*Task requirements*. Copy each line of the records that holds the string "putinstrumentationkeyhere".

------ Provided material

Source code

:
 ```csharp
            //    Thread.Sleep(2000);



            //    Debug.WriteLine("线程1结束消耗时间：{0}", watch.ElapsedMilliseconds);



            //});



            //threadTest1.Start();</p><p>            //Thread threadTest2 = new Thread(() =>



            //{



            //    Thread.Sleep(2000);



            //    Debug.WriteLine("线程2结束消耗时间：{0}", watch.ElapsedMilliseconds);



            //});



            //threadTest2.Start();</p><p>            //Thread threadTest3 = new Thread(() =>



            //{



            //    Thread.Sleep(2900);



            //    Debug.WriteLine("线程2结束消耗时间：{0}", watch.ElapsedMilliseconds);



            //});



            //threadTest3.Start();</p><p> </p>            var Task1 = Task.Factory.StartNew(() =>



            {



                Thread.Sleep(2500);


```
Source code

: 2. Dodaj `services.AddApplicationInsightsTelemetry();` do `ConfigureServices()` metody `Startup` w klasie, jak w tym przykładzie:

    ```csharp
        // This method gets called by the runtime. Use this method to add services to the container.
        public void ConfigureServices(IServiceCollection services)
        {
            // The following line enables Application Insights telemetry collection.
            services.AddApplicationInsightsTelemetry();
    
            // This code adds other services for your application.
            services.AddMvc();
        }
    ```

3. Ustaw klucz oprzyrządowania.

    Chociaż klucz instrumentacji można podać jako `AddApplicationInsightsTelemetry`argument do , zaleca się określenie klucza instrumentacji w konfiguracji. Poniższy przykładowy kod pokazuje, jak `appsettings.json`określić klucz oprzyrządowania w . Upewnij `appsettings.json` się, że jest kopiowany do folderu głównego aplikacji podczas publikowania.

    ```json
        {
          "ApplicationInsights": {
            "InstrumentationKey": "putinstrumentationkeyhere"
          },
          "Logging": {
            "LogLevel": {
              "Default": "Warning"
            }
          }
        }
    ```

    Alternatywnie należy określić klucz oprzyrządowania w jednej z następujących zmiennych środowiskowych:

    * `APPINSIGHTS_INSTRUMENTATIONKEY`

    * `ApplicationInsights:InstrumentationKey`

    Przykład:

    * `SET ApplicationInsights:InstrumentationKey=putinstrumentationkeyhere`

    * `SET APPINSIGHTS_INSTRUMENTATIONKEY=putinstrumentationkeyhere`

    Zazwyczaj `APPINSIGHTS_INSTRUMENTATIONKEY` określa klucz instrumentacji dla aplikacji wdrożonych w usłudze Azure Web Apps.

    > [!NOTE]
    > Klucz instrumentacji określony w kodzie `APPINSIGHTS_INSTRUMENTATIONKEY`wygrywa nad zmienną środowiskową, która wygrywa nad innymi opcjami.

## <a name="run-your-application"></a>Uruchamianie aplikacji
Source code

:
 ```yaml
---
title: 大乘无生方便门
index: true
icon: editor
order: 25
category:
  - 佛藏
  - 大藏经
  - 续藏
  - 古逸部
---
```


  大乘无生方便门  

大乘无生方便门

------------

*Response to the task*.
            "InstrumentationKey": "putinstrumentationkeyhere"
    * `SET ApplicationInsights:InstrumentationKey=putinstrumentationkeyhere`
    * `SET APPINSIGHTS_INSTRUMENTATIONKEY=putinstrumentationkeyhere`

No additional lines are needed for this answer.